How to Empower Experimentation

  • Hypothesis
  • Expected outcome
  • Links to related work
  • Audience selection
  • Design and interaction specs

Experiment results are available through a custom dashboard that shows how a given experiment impacts every important company metric vs. a control group — covering conversion, engagement, and monetization. (For Duolingo’s context, these are things like new lesson starts, the total number of lessons consumed, the total amount of lesson time, conversion to paid.)

Benchmark: On average, PMs are generally launching and managing one experiment per week (in addition to experiments launched by other teams, like Engineering.)

Moving to Production & Guardrail Metrics

Best practice: Run experiments for longer than you think. It’s easy to be fooled by statistics or noise, and push something to production as soon as it’s “statistically significant”. Run experiments for at least a few weeks.

The Pros and Cons of a Testing Culture

Below the surface, some of the other benefits include:

  • Repeatability: Having a repeatable process (essentially, the scientific method) to drive continued product improvement
  • Objectivity: Having an objective system for making decisions around product changes (avoiding alternatives like the “HIPPO” — the highest-paid person’s opinion.)
  • Autonomy: Encouraging autonomy, which in turn drives higher product velocity
  • Metric-Driven: Creating a system that can drive improvements in the most important business metrics, while also minimizing the change of launch catastrophic changes

Of course, no system comes without drawbacks. In this case, an overemphasis on testing can lead to:

  • Requires Investment: Significant investment in infrastructure
  • Incrementalism: finding local rather than global minima/maxima)
  • Tech Debt: Can create additional QA overhead
  • Tough Metrics: Can be less equipped to drive certain metrics (say, virality or learning)
  • User Volume: Having a high volume of users and data is critical to successful experiments

Building a Testing Culture

While companies should adopt principles that work within their own specific cultures, Duolingo’s can serve as an inspiration to other teams. Their operating principles include:

  • Learners first (aka users first)
  • Take the long view
  • Prioritize ruthlessly
  • Test everything
  • Ship it
  • Strive for excellence
  • Be candid and kind

Bonus: Experimentation culture even permeates the hiring process.
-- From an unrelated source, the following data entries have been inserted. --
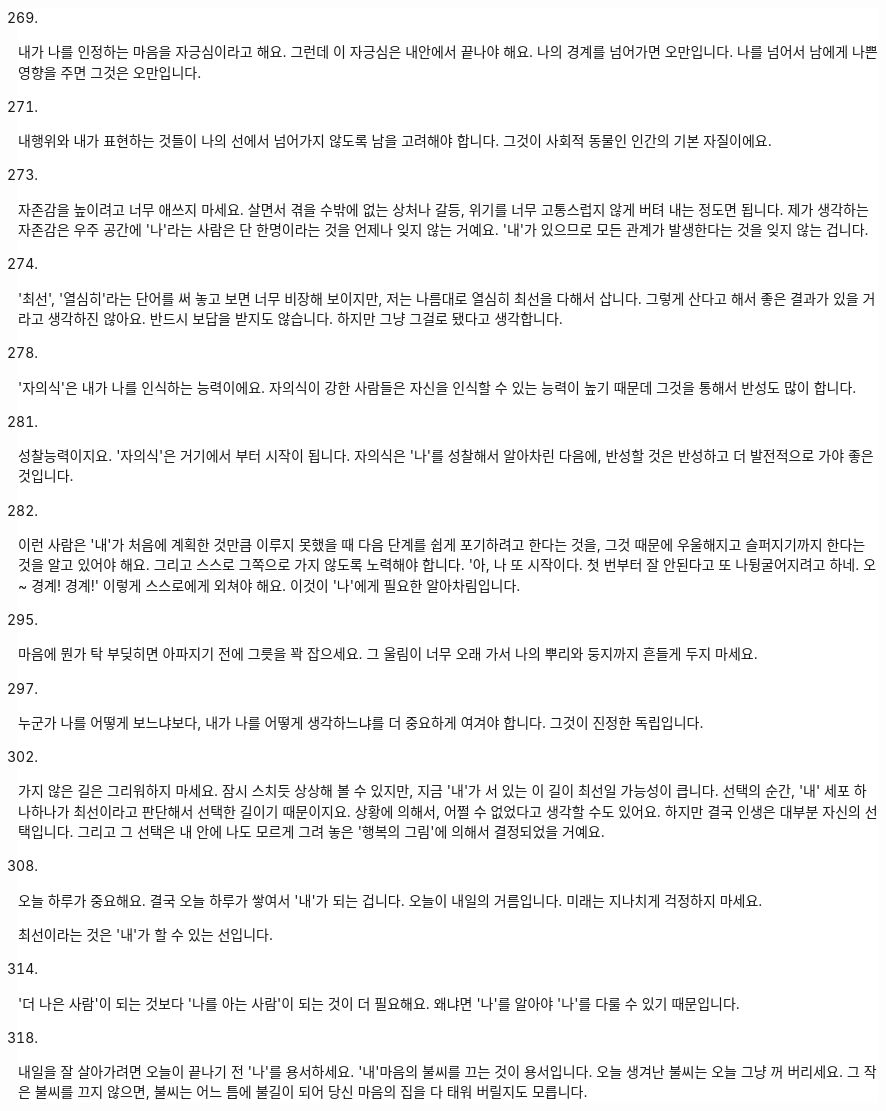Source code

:269.
내가 나를 인정하는 마음을 자긍심이라고 해요.
그런데 이 자긍심은 내안에서 끝나야 해요.
나의 경계를 넘어가면 오만입니다. 나를 넘어서 남에게 나쁜 영향을 주면 그것은 오만입니다.

271.
내행위와 내가 표현하는 것들이 나의 선에서 넘어가지 않도록 남을 고려해야 합니다. 그것이 사회적 동물인 인간의 기본 자질이에요.

273.
자존감을 높이려고 너무 애쓰지 마세요. 살면서 겪을 수밖에 없는 상처나 갈등, 위기를 너무 고통스럽지 않게 버텨 내는 정도면 됩니다. 제가 생각하는 자존감은 우주 공간에 '나'라는 사람은 단 한명이라는 것을 언제나 잊지 않는 거예요. '내'가 있으므로 모든 관계가 발생한다는 것을 잊지 않는 겁니다.

274.
'최선', '열심히'라는 단어를 써 놓고 보면 너무 비장해 보이지만, 저는 나름대로 열심히 최선을 다해서 삽니다. 그렇게 산다고 해서 좋은 결과가 있을 거라고 생각하진 않아요. 반드시 보답을 받지도 않습니다. 하지만 그냥 그걸로 됐다고 생각합니다.

278.
'자의식'은 내가 나를 인식하는 능력이에요.
자의식이 강한 사람들은 자신을 인식할 수 있는 능력이 높기 때문데 그것을 통해서 반성도 많이 합니다.

281.
성찰능력이지요. '자의식'은 거기에서 부터 시작이 됩니다. 자의식은 '나'를 성찰해서 알아차린 다음에, 반성할 것은 반성하고 더 발전적으로 가야 좋은 것입니다.

282.
이런 사람은 '내'가 처음에 계획한 것만큼 이루지 못했을 때 다음 단계를 쉽게 포기하려고 한다는 것을, 그것 때문에 우울해지고 슬퍼지기까지 한다는 것을 알고 있어야 해요. 그리고 스스로 그쪽으로 가지 않도록 노력해야 합니다.
'아, 나 또 시작이다. 첫 번부터 잘 안된다고 또 나뒹굴어지려고 하네. 오~ 경계! 경계!' 이렇게 스스로에게 외쳐야 해요.
이것이 '나'에게 필요한 알아차림입니다.

295.
마음에 뭔가 탁 부딪히면 아파지기 전에 그릇을 꽉 잡으세요.
그 울림이 너무 오래 가서 나의 뿌리와 둥지까지 흔들게 두지 마세요.

297.
누군가 나를 어떻게 보느냐보다, 내가 나를 어떻게 생각하느냐를 더 중요하게 여겨야 합니다. 그것이 진정한 독립입니다.

302.
가지 않은 길은 그리워하지 마세요. 잠시 스치듯 상상해 볼 수 있지만, 지금 '내'가 서 있는 이 길이 최선일 가능성이 큽니다. 선택의 순간, '내' 세포 하나하나가 최선이라고 판단해서 선택한 길이기 때문이지요. 상황에 의해서, 어쩔 수 없었다고 생각할 수도 있어요. 하지만 결국 인생은 대부분 자신의 선택입니다. 그리고 그 선택은 내 안에 나도 모르게 그려 놓은 '행복의 그림'에 의해서 결정되었을 거예요.

308.
오늘 하루가 중요해요. 결국 오늘 하루가 쌓여서 '내'가 되는 겁니다. 오늘이 내일의 거름입니다. 미래는 지나치게 걱정하지 마세요.

최선이라는 것은 '내'가 할 수 있는 선입니다.

314.
'더 나은 사람'이 되는 것보다 '나를 아는 사람'이 되는 것이 더 필요해요. 왜냐면 '나'를 알아야 '나'를 다룰 수 있기 때문입니다.

318.
내일을 잘 살아가려면 오늘이 끝나기 전 '나'를 용서하세요.
'내'마음의 불씨를 끄는 것이 용서입니다. 오늘 생겨난 불씨는 오늘 그냥 꺼 버리세요.
그 작은 불씨를 끄지 않으면, 불씨는 어느 틈에 불길이 되어 당신 마음의 집을 다 태워 버릴지도 모릅니다.





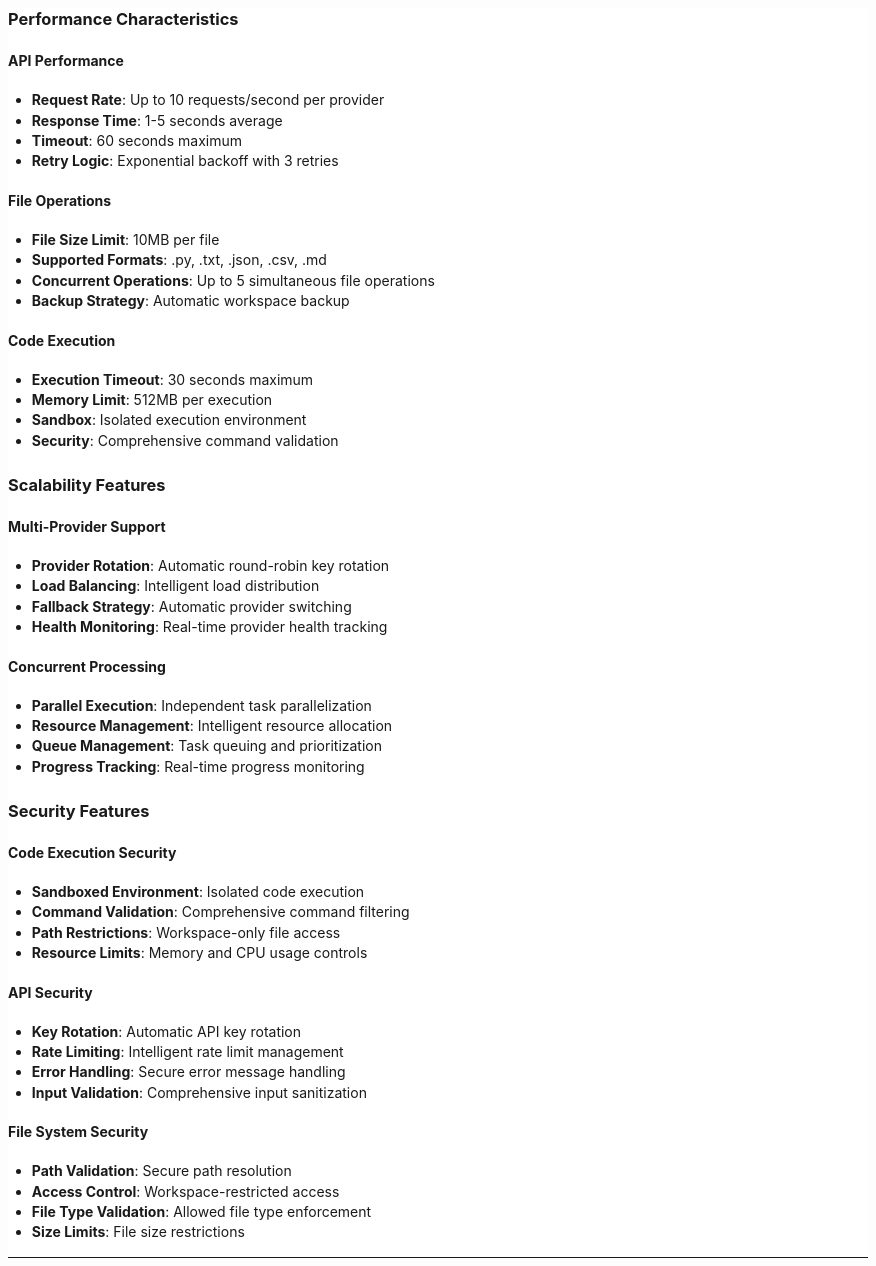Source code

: ### Performance Characteristics

#### API Performance
- **Request Rate**: Up to 10 requests/second per provider
- **Response Time**: 1-5 seconds average
- **Timeout**: 60 seconds maximum
- **Retry Logic**: Exponential backoff with 3 retries

#### File Operations
- **File Size Limit**: 10MB per file
- **Supported Formats**: .py, .txt, .json, .csv, .md
- **Concurrent Operations**: Up to 5 simultaneous file operations
- **Backup Strategy**: Automatic workspace backup

#### Code Execution
- **Execution Timeout**: 30 seconds maximum
- **Memory Limit**: 512MB per execution
- **Sandbox**: Isolated execution environment
- **Security**: Comprehensive command validation

### Scalability Features

#### Multi-Provider Support
- **Provider Rotation**: Automatic round-robin key rotation
- **Load Balancing**: Intelligent load distribution
- **Fallback Strategy**: Automatic provider switching
- **Health Monitoring**: Real-time provider health tracking

#### Concurrent Processing
- **Parallel Execution**: Independent task parallelization
- **Resource Management**: Intelligent resource allocation
- **Queue Management**: Task queuing and prioritization
- **Progress Tracking**: Real-time progress monitoring

### Security Features

#### Code Execution Security
- **Sandboxed Environment**: Isolated code execution
- **Command Validation**: Comprehensive command filtering
- **Path Restrictions**: Workspace-only file access
- **Resource Limits**: Memory and CPU usage controls

#### API Security
- **Key Rotation**: Automatic API key rotation
- **Rate Limiting**: Intelligent rate limit management
- **Error Handling**: Secure error message handling
- **Input Validation**: Comprehensive input sanitization

#### File System Security
- **Path Validation**: Secure path resolution
- **Access Control**: Workspace-restricted access
- **File Type Validation**: Allowed file type enforcement
- **Size Limits**: File size restrictions

---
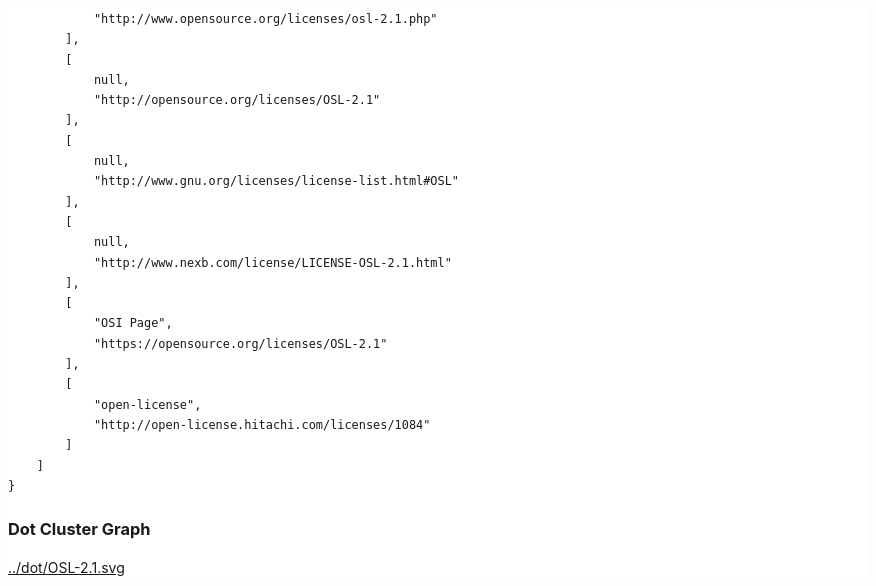                 "http://www.opensource.org/licenses/osl-2.1.php"
            ],
            [
                null,
                "http://opensource.org/licenses/OSL-2.1"
            ],
            [
                null,
                "http://www.gnu.org/licenses/license-list.html#OSL"
            ],
            [
                null,
                "http://www.nexb.com/license/LICENSE-OSL-2.1.html"
            ],
            [
                "OSI Page",
                "https://opensource.org/licenses/OSL-2.1"
            ],
            [
                "open-license",
                "http://open-license.hitachi.com/licenses/1084"
            ]
        ]
    }

### Dot Cluster Graph

[../dot/OSL-2.1.svg](../dot/OSL-2.1.svg "../dot/OSL-2.1.svg")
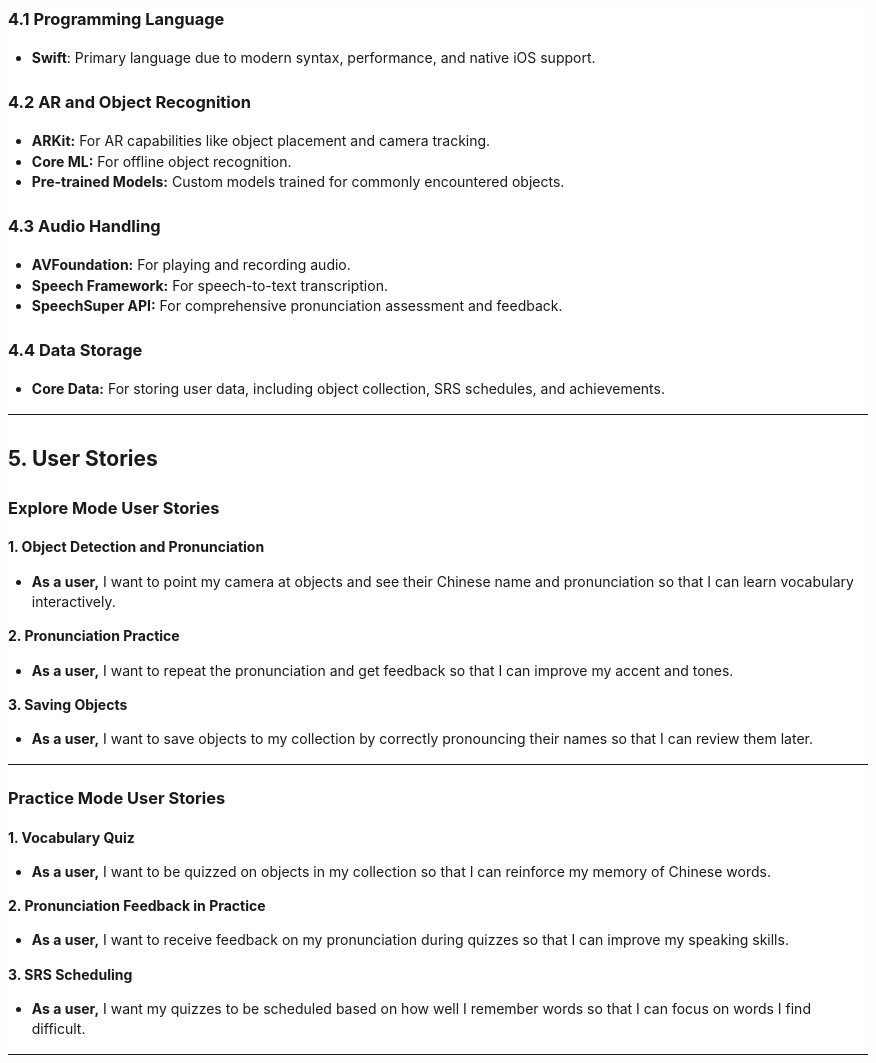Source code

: ### **4.1 Programming Language**
- **Swift**: Primary language due to modern syntax, performance, and native iOS support.  

### **4.2 AR and Object Recognition**
- **ARKit:** For AR capabilities like object placement and camera tracking.  
- **Core ML:** For offline object recognition.  
- **Pre-trained Models:** Custom models trained for commonly encountered objects.  

### **4.3 Audio Handling**
- **AVFoundation:** For playing and recording audio.  
- **Speech Framework:** For speech-to-text transcription.  
- **SpeechSuper API:** For comprehensive pronunciation assessment and feedback.  

### **4.4 Data Storage**
- **Core Data:** For storing user data, including object collection, SRS schedules, and achievements.  

---

## **5. User Stories**

### **Explore Mode User Stories**

**1. Object Detection and Pronunciation**  
- **As a user,** I want to point my camera at objects and see their Chinese name and pronunciation so that I can learn vocabulary interactively.  

**2. Pronunciation Practice**  
- **As a user,** I want to repeat the pronunciation and get feedback so that I can improve my accent and tones.  

**3. Saving Objects**  
- **As a user,** I want to save objects to my collection by correctly pronouncing their names so that I can review them later.  

---

### **Practice Mode User Stories**

**1. Vocabulary Quiz**  
- **As a user,** I want to be quizzed on objects in my collection so that I can reinforce my memory of Chinese words.  

**2. Pronunciation Feedback in Practice**  
- **As a user,** I want to receive feedback on my pronunciation during quizzes so that I can improve my speaking skills.  

**3. SRS Scheduling**  
- **As a user,** I want my quizzes to be scheduled based on how well I remember words so that I can focus on words I find difficult.  

---
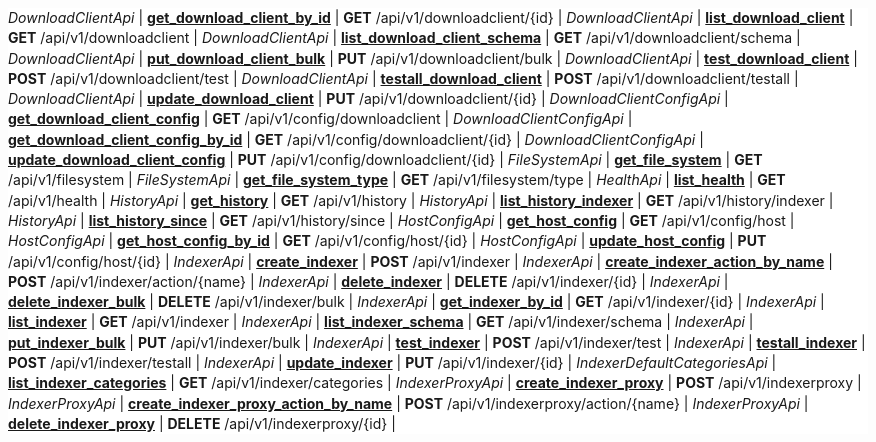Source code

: *DownloadClientApi* | [**get_download_client_by_id**](docs/DownloadClientApi.md#get_download_client_by_id) | **GET** /api/v1/downloadclient/{id} | 
*DownloadClientApi* | [**list_download_client**](docs/DownloadClientApi.md#list_download_client) | **GET** /api/v1/downloadclient | 
*DownloadClientApi* | [**list_download_client_schema**](docs/DownloadClientApi.md#list_download_client_schema) | **GET** /api/v1/downloadclient/schema | 
*DownloadClientApi* | [**put_download_client_bulk**](docs/DownloadClientApi.md#put_download_client_bulk) | **PUT** /api/v1/downloadclient/bulk | 
*DownloadClientApi* | [**test_download_client**](docs/DownloadClientApi.md#test_download_client) | **POST** /api/v1/downloadclient/test | 
*DownloadClientApi* | [**testall_download_client**](docs/DownloadClientApi.md#testall_download_client) | **POST** /api/v1/downloadclient/testall | 
*DownloadClientApi* | [**update_download_client**](docs/DownloadClientApi.md#update_download_client) | **PUT** /api/v1/downloadclient/{id} | 
*DownloadClientConfigApi* | [**get_download_client_config**](docs/DownloadClientConfigApi.md#get_download_client_config) | **GET** /api/v1/config/downloadclient | 
*DownloadClientConfigApi* | [**get_download_client_config_by_id**](docs/DownloadClientConfigApi.md#get_download_client_config_by_id) | **GET** /api/v1/config/downloadclient/{id} | 
*DownloadClientConfigApi* | [**update_download_client_config**](docs/DownloadClientConfigApi.md#update_download_client_config) | **PUT** /api/v1/config/downloadclient/{id} | 
*FileSystemApi* | [**get_file_system**](docs/FileSystemApi.md#get_file_system) | **GET** /api/v1/filesystem | 
*FileSystemApi* | [**get_file_system_type**](docs/FileSystemApi.md#get_file_system_type) | **GET** /api/v1/filesystem/type | 
*HealthApi* | [**list_health**](docs/HealthApi.md#list_health) | **GET** /api/v1/health | 
*HistoryApi* | [**get_history**](docs/HistoryApi.md#get_history) | **GET** /api/v1/history | 
*HistoryApi* | [**list_history_indexer**](docs/HistoryApi.md#list_history_indexer) | **GET** /api/v1/history/indexer | 
*HistoryApi* | [**list_history_since**](docs/HistoryApi.md#list_history_since) | **GET** /api/v1/history/since | 
*HostConfigApi* | [**get_host_config**](docs/HostConfigApi.md#get_host_config) | **GET** /api/v1/config/host | 
*HostConfigApi* | [**get_host_config_by_id**](docs/HostConfigApi.md#get_host_config_by_id) | **GET** /api/v1/config/host/{id} | 
*HostConfigApi* | [**update_host_config**](docs/HostConfigApi.md#update_host_config) | **PUT** /api/v1/config/host/{id} | 
*IndexerApi* | [**create_indexer**](docs/IndexerApi.md#create_indexer) | **POST** /api/v1/indexer | 
*IndexerApi* | [**create_indexer_action_by_name**](docs/IndexerApi.md#create_indexer_action_by_name) | **POST** /api/v1/indexer/action/{name} | 
*IndexerApi* | [**delete_indexer**](docs/IndexerApi.md#delete_indexer) | **DELETE** /api/v1/indexer/{id} | 
*IndexerApi* | [**delete_indexer_bulk**](docs/IndexerApi.md#delete_indexer_bulk) | **DELETE** /api/v1/indexer/bulk | 
*IndexerApi* | [**get_indexer_by_id**](docs/IndexerApi.md#get_indexer_by_id) | **GET** /api/v1/indexer/{id} | 
*IndexerApi* | [**list_indexer**](docs/IndexerApi.md#list_indexer) | **GET** /api/v1/indexer | 
*IndexerApi* | [**list_indexer_schema**](docs/IndexerApi.md#list_indexer_schema) | **GET** /api/v1/indexer/schema | 
*IndexerApi* | [**put_indexer_bulk**](docs/IndexerApi.md#put_indexer_bulk) | **PUT** /api/v1/indexer/bulk | 
*IndexerApi* | [**test_indexer**](docs/IndexerApi.md#test_indexer) | **POST** /api/v1/indexer/test | 
*IndexerApi* | [**testall_indexer**](docs/IndexerApi.md#testall_indexer) | **POST** /api/v1/indexer/testall | 
*IndexerApi* | [**update_indexer**](docs/IndexerApi.md#update_indexer) | **PUT** /api/v1/indexer/{id} | 
*IndexerDefaultCategoriesApi* | [**list_indexer_categories**](docs/IndexerDefaultCategoriesApi.md#list_indexer_categories) | **GET** /api/v1/indexer/categories | 
*IndexerProxyApi* | [**create_indexer_proxy**](docs/IndexerProxyApi.md#create_indexer_proxy) | **POST** /api/v1/indexerproxy | 
*IndexerProxyApi* | [**create_indexer_proxy_action_by_name**](docs/IndexerProxyApi.md#create_indexer_proxy_action_by_name) | **POST** /api/v1/indexerproxy/action/{name} | 
*IndexerProxyApi* | [**delete_indexer_proxy**](docs/IndexerProxyApi.md#delete_indexer_proxy) | **DELETE** /api/v1/indexerproxy/{id} |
For prospective PMs, hiring managers share a current in-flight experiment and have the PM walk them through what changes, if any, they would make given the results.

How to Get Started

  • Make sure you’re at the right scale for A/B testing. If you have dozens of customers, running A/B tests makes no sense, since you simply don’t have the data. While there’s no hard rule, a soft threshold is around ~100,000 users or more.
  • Have the right tools to make experimentation easy. If you want to run a lot of experiments, the marginal cost (whether measured in time or dollars) of each experiment should be small — the cost should be “less than 5% of overhead” — for both technical and non-technical employees. You’ll need to invest in the infrastructure to make running tests easy.
  • Document and train relentlessly. If you want to build a culture where nearly every team member can launch an experiment, you will need very precise documentation on how to execute experiments.
  • Know what to measure… and prioritize what matters. Be thoughtful about what you choose to measure when it comes to experiments — only measure the things that actually affect your business. And perhaps even more importantly, make sure your entire team has a shared understanding of what matters the most.